Go to LHC1809bu at VMworld to find out! I have been asking people this question for a while. Most say it is when they use multiple clouds. Not a fan of that response.
if I'm a bit less cynical, I see it was companies living in multiple IaaS or PaaS environments, doing so intentionally, and thinking about how to move workloads back and forth. SaaS sits outside of that.
@fdmts this is my pet peeve bc many just think multi-cloud is apps on one cloud and others on another. Not really multicloud in my mind. Latency is huge issue
@fdmts It's a "nice to demo" feature but even if you do live costing the portability is too hard to be worth it often due to the weight moving data. It almost cries out for a cloud data management layer. ;)
Hybrid cloud will be the way of the future once you get common data and network planes working across multiple clouds. It will allow for much better decision making and curation of cloud.
There is a spectrum implied in multi-cloud - to some its JBOC (just a bunch of clouds) to others it's federated hybrid cloud with application logic spanning clouds
@patrickrogersca Lock yourself into a single cloud provider and get on with solving business use cases. Not worth the time to optimize between the major public providers.
@fdmts Actually, I don't know if the multi cloud application here is really arbitrage but rather using other clouds like Azure when you want to integrate with Active Directory or Google when you want to use some special capabilities (AI / ML) primitives.
As a macro trend, data analytics / Machine Learning / AI / Deep learning / whatever you want to call it ... it's here and it demands massive scaling of data coupled with CPU capacity.
There's also a whole set of scale-out technologies pioneered at FaceBook/Google/etc. that are now looking for for problems to solve + monetize in the mid-market and enterprise.
@steve_pao Agreed... Businesses are generating a ton of new data and are afraid to delete any of the old.
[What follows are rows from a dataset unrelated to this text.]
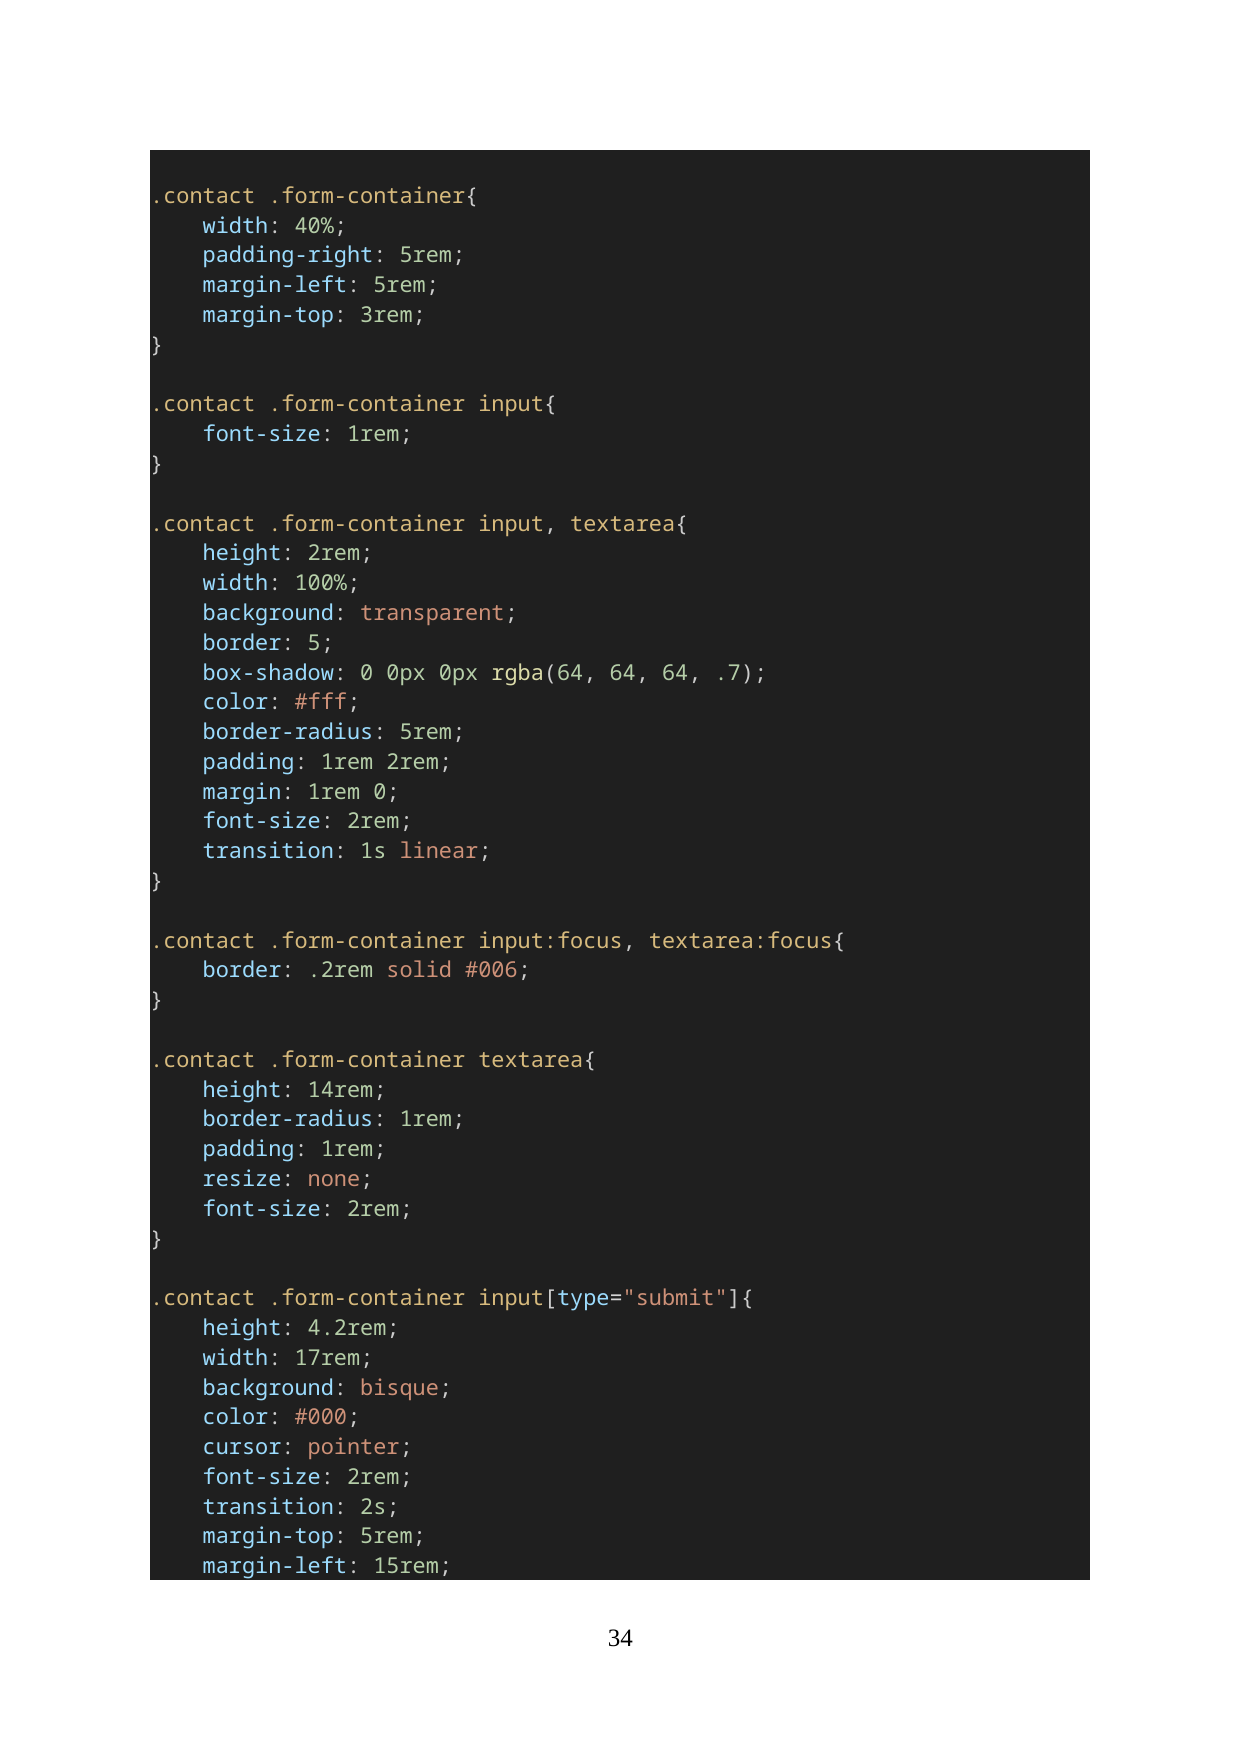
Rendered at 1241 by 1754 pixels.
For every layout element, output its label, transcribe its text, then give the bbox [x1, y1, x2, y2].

text font-size: 1rem; [150, 418, 1090, 448]
text margin: 1rem 0; [150, 776, 1090, 805]
text resize: none; [150, 1163, 1090, 1193]
text } [150, 448, 1090, 478]
text width: 17rem; [150, 1342, 1090, 1371]
text padding-right: 5rem; [150, 239, 1090, 269]
text .contact .form-container input:focus, textarea:focus{ [150, 924, 1090, 954]
text margin-top: 5rem; [150, 1520, 1090, 1550]
text background: transparent; [150, 597, 1090, 627]
text border-radius: 5rem; [150, 716, 1090, 746]
text height: 2rem; [150, 537, 1090, 567]
text transition: 2s; [150, 1491, 1090, 1520]
text .contact .form-container input{ [150, 388, 1090, 418]
text } [150, 865, 1090, 895]
text margin-left: 5rem; [150, 269, 1090, 299]
text box-shadow: 0 0px 0px rgba(64, 64, 64, .7); [150, 656, 1090, 686]
text font-size: 2rem; [150, 805, 1090, 835]
text .contact .form-container input, textarea{ [150, 507, 1090, 537]
text font-size: 2rem; [150, 1461, 1090, 1491]
text cursor: pointer; [150, 1431, 1090, 1461]
text transition: 1s linear; [150, 835, 1090, 865]
text background: bisque; [150, 1371, 1090, 1401]
text .contact .form-container{ [150, 180, 1090, 209]
text width: 100%; [150, 567, 1090, 597]
text .contact .form-container input[type="submit"]{ [150, 1282, 1090, 1312]
text border-radius: 1rem; [150, 1103, 1090, 1133]
text width: 40%; [150, 209, 1090, 239]
text color: #fff; [150, 686, 1090, 716]
text border: 5; [150, 627, 1090, 656]
text } [150, 984, 1090, 1014]
text .contact .form-container textarea{ [150, 1044, 1090, 1073]
text font-size: 2rem; [150, 1193, 1090, 1222]
text border: .2rem solid #006; [150, 954, 1090, 984]
text padding: 1rem 2rem; [150, 746, 1090, 776]
text margin-left: 15rem; [150, 1550, 1090, 1580]
text margin-top: 3rem; [150, 299, 1090, 329]
text } [150, 1222, 1090, 1252]
text height: 4.2rem; [150, 1312, 1090, 1342]
text height: 14rem; [150, 1073, 1090, 1103]
text padding: 1rem; [150, 1133, 1090, 1163]
text color: #000; [150, 1401, 1090, 1431]
text } [150, 329, 1090, 358]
All are looking to a world where they might get answers from big data one day.
the need to independently scale resources will always be there, any time you purchase resources that aren't absolutely required you're missing an opportunity for cost optimization
One driver is the flexibility that comes with knowing you can grow as needed with little or no disruption. You don't have to size it correctly the first time.
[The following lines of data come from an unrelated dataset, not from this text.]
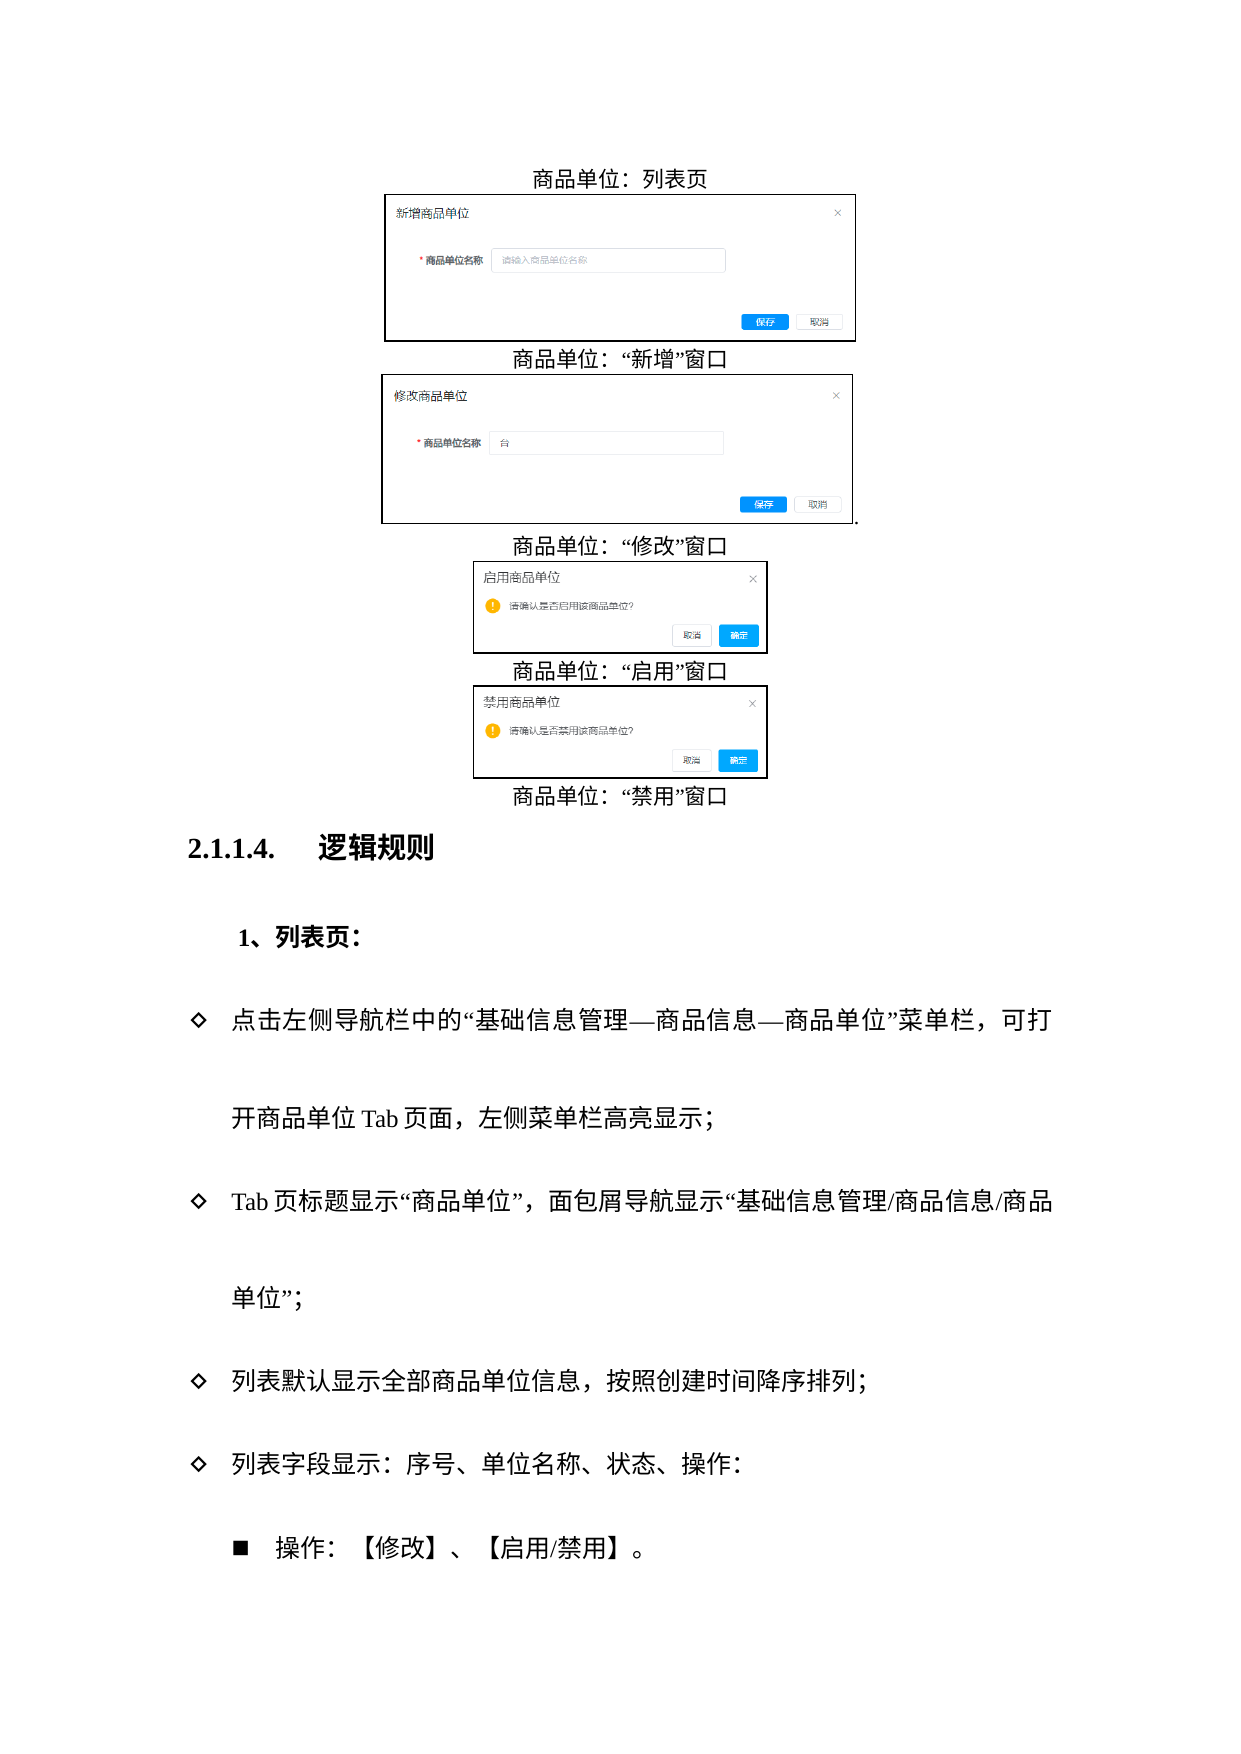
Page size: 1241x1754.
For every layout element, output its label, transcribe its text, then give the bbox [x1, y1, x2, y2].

text 1、列表页： [187, 903, 1053, 968]
text . [187, 374, 1053, 529]
list 操作：【修改】、【启用/禁用】。 [231, 1514, 1053, 1579]
text 商品单位：列表页 [187, 162, 1053, 194]
text 商品单位：“新增”窗口 [187, 342, 1053, 374]
picture [474, 562, 766, 652]
subtitle 逻辑规则 [187, 814, 1053, 879]
text 商品单位：“启用”窗口 [187, 654, 1053, 685]
text 商品单位：“修改”窗口 [187, 529, 1053, 561]
list 列表字段显示：序号、单位名称、状态、操作： [187, 1431, 1053, 1496]
list Tab页标题显示“商品单位”，面包屑导航显示“基础信息管理/商品信息/商品单位”； [187, 1167, 1053, 1329]
list 列表默认显示全部商品单位信息，按照创建时间降序排列； [187, 1347, 1053, 1412]
picture [383, 375, 852, 523]
list 点击左侧导航栏中的“基础信息管理—商品信息—商品单位”菜单栏，可打开商品单位Tab页面，左侧菜单栏高亮显示； [187, 986, 1053, 1149]
text 商品单位：“禁用”窗口 [187, 779, 1053, 810]
picture [474, 687, 766, 777]
picture [386, 195, 855, 340]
Another driver is the amount of data being stored. Legacy architecture is not capable of storing this much data in a useful way. Users want to do more than pump and dump data into some repository.
A lot - I'd argue hyperconvergence is possible due to scale-out tech. So is containers/Docker/Kubernetes. Obviously what I do at my day job is made possible there too.
I think that most scale out systems are "clustered" in one sense of the word. The distinction lies in scale out's ability to expand capacity in a balanced way without introducing bottlenecks.
clustering often refers to a dual node system, though not always, in a sense, most traditional scale up storage architecture are actually 2 clustered controllers
historically clustering was about resiliency and removing single points of failure. Let's go back to Novell Cluster Services for instance. Scale-out is focused at very different thigns.
some companies have sought to merge those though - aka NetApp with scaling out dual controller clusters for their Data Fabric. I'd argue that's not scale-out per se.
Clustering is a tech that can potentially be used for scaling out but it depends on the architecture. For example a master/slave architecture cannot scale out in the same way as a shared-nothing architecture.
Often, clustering can be used for scale-out, but also clustering might restrict scale-out to achieve redundancy. So, the terms are somewhat orthogonal.
@fdmts I think of a cluster as a logical collection of resources performing the same task...versus a set of discreet resources allocated to different things
@andriven and @fdmts, agree with both, think one fundamental difference between cluster and scale out is that clusters can have passive resources, scale out generally has all active resources
@dinisco Good distinction - in scale-out often all resources can be used and during failure scenarios the total resources available diminishes rather than inherent performance decrease.